Practical Implications and Future Directions
MOMENT establishes a promising baseline for open time-series foundation models, promoting an age of adaptability and reuse in AI applications. Key implications include:
- Open Science & Transparency: The endeavors to compile comprehensive datasets and release code promote open science initiatives, setting a precedent for transparent AI methodologies.
- Scalability in Time-Series Modeling: MOMENT's architecture supports scalable solutions, encouraging further research into tokenization and model efficiency improvements.
- Multi-modal Learning: Findings encourage the exploration of learning beyond time series into integrated multi-modal settings, leveraging MOMENT's inherent flexibility.
Given its promising results, future work might explore causal attention mechanisms and further optimization of dataset mixtures to consolidate its utility across more complex domains.
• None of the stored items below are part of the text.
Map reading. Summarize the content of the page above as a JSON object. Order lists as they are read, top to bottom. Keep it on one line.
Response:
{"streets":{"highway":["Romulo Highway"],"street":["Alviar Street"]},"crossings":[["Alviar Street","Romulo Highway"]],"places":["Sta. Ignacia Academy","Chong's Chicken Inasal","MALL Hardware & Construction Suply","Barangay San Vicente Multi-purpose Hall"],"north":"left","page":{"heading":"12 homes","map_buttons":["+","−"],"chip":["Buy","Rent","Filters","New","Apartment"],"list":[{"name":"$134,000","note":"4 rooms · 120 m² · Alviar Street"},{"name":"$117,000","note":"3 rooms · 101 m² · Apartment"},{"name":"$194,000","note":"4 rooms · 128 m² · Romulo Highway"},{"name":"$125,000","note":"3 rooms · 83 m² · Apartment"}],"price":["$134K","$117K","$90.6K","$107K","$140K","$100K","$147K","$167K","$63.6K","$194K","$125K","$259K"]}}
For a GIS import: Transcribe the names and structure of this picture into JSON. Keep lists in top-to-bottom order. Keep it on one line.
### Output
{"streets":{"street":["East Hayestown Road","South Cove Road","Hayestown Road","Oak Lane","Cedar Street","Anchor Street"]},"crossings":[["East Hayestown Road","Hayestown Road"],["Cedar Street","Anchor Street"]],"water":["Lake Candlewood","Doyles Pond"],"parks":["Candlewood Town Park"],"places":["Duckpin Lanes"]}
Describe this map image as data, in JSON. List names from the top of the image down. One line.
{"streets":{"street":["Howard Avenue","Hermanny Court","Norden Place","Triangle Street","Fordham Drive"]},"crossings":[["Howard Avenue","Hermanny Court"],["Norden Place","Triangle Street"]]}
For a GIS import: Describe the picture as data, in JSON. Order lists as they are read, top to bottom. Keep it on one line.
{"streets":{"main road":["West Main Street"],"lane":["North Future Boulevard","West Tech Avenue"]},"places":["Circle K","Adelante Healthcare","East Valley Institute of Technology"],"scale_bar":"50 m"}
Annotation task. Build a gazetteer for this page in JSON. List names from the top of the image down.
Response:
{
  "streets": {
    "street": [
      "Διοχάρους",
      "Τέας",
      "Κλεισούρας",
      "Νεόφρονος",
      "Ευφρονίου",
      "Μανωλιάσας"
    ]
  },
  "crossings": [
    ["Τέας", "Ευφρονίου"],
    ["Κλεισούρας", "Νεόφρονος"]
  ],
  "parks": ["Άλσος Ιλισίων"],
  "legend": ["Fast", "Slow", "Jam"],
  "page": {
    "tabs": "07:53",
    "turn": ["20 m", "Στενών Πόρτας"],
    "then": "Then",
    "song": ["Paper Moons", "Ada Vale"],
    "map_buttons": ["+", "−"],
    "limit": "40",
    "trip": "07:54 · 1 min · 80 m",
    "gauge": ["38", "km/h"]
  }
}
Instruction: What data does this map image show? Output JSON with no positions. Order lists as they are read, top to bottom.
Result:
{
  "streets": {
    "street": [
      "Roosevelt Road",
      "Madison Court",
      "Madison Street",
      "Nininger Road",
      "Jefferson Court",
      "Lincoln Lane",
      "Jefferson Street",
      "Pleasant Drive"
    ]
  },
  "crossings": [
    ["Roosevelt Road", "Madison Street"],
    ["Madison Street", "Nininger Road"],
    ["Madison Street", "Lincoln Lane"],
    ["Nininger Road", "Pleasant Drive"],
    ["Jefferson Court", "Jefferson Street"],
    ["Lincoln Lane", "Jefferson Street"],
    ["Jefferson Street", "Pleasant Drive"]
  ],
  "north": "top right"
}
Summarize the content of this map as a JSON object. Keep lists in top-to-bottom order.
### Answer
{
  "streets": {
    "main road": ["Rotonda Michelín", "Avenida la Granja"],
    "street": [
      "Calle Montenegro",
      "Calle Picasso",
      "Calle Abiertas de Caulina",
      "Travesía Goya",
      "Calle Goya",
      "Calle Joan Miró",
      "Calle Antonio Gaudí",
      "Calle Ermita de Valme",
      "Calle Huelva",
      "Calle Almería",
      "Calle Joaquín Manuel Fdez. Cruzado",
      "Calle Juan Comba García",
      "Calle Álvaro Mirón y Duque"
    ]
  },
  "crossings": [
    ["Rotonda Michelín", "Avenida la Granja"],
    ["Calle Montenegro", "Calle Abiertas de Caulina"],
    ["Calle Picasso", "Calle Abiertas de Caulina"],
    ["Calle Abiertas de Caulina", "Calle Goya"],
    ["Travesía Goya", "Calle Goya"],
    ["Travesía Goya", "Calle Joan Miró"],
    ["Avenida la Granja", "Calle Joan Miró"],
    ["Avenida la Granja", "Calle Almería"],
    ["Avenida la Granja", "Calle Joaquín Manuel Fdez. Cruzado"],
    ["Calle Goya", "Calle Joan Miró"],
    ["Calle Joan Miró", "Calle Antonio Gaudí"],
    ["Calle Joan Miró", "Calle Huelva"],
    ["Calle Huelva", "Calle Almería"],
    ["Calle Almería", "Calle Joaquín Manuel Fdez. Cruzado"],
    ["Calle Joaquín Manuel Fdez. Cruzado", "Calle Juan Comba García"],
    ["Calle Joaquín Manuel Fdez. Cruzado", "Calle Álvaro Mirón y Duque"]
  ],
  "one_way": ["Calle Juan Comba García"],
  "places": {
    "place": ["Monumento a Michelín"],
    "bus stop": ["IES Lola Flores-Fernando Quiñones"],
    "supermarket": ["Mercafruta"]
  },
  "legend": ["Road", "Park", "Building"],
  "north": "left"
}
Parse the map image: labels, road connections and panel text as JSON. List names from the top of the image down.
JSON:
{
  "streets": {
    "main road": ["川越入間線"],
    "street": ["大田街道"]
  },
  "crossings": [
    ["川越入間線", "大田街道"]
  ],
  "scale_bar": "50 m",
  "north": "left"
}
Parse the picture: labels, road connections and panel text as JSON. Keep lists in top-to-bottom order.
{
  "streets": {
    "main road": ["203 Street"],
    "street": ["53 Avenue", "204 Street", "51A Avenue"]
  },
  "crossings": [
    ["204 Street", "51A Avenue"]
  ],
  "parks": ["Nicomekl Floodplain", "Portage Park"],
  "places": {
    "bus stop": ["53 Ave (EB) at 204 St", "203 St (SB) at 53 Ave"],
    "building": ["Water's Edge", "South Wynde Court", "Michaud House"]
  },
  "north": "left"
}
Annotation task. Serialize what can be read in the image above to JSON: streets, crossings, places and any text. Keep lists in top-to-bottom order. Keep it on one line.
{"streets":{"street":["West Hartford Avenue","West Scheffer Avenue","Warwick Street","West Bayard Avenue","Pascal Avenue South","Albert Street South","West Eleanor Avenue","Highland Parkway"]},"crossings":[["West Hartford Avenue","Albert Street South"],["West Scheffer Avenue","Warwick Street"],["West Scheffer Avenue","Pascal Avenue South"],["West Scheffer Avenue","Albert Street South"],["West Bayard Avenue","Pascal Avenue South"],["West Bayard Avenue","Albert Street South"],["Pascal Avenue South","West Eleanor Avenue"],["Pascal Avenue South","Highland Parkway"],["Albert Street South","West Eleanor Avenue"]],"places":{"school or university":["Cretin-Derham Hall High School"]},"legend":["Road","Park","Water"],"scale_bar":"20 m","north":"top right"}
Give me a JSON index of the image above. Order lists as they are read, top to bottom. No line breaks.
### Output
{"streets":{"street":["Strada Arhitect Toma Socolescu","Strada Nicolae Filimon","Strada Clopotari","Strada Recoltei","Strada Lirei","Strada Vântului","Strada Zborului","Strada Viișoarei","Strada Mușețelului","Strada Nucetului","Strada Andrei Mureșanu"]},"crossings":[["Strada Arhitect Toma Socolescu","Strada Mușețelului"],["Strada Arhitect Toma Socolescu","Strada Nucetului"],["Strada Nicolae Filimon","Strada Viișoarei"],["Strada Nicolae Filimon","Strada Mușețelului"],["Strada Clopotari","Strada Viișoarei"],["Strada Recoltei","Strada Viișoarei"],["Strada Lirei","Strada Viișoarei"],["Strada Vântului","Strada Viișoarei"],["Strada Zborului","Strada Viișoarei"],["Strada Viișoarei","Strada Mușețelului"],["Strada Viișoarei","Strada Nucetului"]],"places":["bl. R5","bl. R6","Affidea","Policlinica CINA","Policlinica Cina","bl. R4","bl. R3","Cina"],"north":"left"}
Figure 4: PCA and t-SNE visualizations of representations learned by MOMENT.
Conclusion
MOMENT emerges as a pivotal tool in time-series analytics, with robust architecture and comprehensive data support underscoring its capabilities. Its openness and multidisciplinary approach invite further collaboration and innovation across the AI research community, paving the way for next-generation analytics utilizing foundation models.